Spinning and weaving took a back seat for awhile as my energy level was so low at times, but my dear friend, Melanie took on the challenge to get me back to weaving again. We both have been working on tea towels with Mel being much more prolific than I. I'll catch up just as soon as I get a few more meds on board to get me back to having more energy. (I'm turning into my mother who was known for falling asleep in her chair in front of the TV before 7:30 pm. I find myself "missing" some parts of programs once and awhile.)
Slowly, spinning, knitting and weaving are coming back. I have definitely found out places in my hands where arthritis has been hiding. I know and heartily believe it's harder to hit a moving target, so I try to keep going (very slowly at times) doing things.
Hopefully, you'll see more posts and updates on the sheep here this year. I have to confess that Facebook has been a faster way to get word out on sales and farm-happenings than sitting and blogging. Yes...I succumbed to the siren songs of FB and Google+. Hit with the "Instant Gratification Bug", the blog has suffered because of it. I am not a person who stays in one position too long, so some days I just check a few things and get back to other endeavors rather than sit at a computer. I have noticed the same trend in friends. We'd all rather be "doing" things than sitting. There are days when I feel computers are Black Holes, sucking up time that one never sees again, with nothing tangible to hold for the doing so. Definitely not like a sock or a tea towel...or a snuggle with a loved one.

So, that's what's been going on here. Life. Just like everyone else. We all know how each of us has been effected by the economy and dealings of Wall Street and demon banks. Most of the people we know hang in there, day-to-day, putting one foot in front of the other and getting through and getting by. My grandmother's advice was how I was brought up and I use it still:
Use it up, 
Wear it out.
Make it do,
or do without.

I think anyone raised by someone who grew up in the Great Depression has heard that ditty. And it has come full circle to new generations. Not a bad thing at all.

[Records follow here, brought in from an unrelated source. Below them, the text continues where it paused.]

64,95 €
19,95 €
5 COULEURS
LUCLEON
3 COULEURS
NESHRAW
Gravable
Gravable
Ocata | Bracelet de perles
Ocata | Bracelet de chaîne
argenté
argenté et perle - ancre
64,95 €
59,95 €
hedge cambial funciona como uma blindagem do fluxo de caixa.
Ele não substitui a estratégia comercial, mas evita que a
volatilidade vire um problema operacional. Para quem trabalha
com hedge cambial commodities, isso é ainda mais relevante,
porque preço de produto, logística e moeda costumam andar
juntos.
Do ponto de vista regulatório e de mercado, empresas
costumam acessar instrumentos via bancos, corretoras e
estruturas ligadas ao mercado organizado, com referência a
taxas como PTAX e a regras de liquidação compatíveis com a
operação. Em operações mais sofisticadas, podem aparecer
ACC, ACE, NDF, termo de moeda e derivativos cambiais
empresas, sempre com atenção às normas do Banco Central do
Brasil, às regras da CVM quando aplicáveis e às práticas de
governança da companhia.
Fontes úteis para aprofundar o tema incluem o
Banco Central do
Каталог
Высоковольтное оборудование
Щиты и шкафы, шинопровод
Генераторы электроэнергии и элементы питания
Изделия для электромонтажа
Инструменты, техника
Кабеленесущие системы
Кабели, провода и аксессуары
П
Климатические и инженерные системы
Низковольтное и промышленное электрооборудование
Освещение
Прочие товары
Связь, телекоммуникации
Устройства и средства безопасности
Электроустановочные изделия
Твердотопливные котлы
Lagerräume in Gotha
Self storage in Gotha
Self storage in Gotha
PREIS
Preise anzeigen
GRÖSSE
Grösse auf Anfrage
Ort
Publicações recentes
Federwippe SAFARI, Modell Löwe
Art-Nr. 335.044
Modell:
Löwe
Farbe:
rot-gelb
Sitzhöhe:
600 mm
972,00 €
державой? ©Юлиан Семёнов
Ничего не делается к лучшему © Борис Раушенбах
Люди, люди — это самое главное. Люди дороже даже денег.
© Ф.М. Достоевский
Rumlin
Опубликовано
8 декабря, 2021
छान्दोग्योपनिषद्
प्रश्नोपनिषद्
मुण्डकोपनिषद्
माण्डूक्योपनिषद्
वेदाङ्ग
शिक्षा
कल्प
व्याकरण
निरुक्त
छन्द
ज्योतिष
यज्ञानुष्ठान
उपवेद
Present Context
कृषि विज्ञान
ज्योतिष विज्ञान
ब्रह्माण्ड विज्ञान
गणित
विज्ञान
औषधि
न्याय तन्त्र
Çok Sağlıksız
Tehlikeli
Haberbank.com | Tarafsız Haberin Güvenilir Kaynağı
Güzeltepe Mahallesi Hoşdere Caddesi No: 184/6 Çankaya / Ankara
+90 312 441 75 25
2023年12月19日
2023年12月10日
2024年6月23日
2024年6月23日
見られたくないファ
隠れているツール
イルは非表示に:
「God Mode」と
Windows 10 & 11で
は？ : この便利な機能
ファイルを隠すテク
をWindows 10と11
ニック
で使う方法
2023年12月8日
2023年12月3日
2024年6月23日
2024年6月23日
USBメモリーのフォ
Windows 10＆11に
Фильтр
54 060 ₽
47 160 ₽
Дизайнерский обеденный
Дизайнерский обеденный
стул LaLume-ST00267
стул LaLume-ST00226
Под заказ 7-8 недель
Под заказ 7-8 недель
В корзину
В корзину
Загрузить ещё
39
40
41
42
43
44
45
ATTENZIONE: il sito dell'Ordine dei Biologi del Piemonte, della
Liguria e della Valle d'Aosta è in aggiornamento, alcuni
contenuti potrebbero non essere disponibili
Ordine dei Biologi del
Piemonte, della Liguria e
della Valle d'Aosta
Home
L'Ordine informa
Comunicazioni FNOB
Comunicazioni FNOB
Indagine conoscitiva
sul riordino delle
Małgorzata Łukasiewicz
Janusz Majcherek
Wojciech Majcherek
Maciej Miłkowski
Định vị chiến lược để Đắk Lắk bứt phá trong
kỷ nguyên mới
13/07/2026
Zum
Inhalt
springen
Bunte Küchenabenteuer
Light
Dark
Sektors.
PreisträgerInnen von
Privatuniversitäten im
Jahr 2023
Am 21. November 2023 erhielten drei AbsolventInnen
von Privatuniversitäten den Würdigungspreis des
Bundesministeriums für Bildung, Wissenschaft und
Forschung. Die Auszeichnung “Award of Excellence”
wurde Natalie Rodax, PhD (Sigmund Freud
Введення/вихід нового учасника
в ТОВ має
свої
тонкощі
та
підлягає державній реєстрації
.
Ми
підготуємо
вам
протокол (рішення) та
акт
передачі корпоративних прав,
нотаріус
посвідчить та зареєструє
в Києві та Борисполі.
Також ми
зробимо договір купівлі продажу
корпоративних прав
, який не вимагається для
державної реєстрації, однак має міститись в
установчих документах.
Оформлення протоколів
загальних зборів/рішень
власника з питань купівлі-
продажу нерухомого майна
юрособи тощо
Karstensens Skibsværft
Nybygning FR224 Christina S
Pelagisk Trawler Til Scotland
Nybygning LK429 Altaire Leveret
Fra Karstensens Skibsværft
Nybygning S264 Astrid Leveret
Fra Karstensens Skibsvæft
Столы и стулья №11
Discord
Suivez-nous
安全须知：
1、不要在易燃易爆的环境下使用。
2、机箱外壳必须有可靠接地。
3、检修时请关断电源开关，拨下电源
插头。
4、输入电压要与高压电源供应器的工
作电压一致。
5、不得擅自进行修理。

Happy New Year to all of you! And for you hand spinners...make sure your bobbins are empty and drivebands dropped on New Year's Eve for luck in the coming year!                                              

Saturday, December 31, 2011

Happy Ewe Year!

Happy, happy Ewe Year to each and every one of you!

We're hoping time and constraints will allow a bit more blogging in the coming year for us! One of the plans is a "Tale of Two Fleeces", following the processing of two ewenique raw North Ronaldsay fleeces from Orkney, as well as many other projects we hope to get into!

May this next year be happy, healthy, and prosperous to everyone!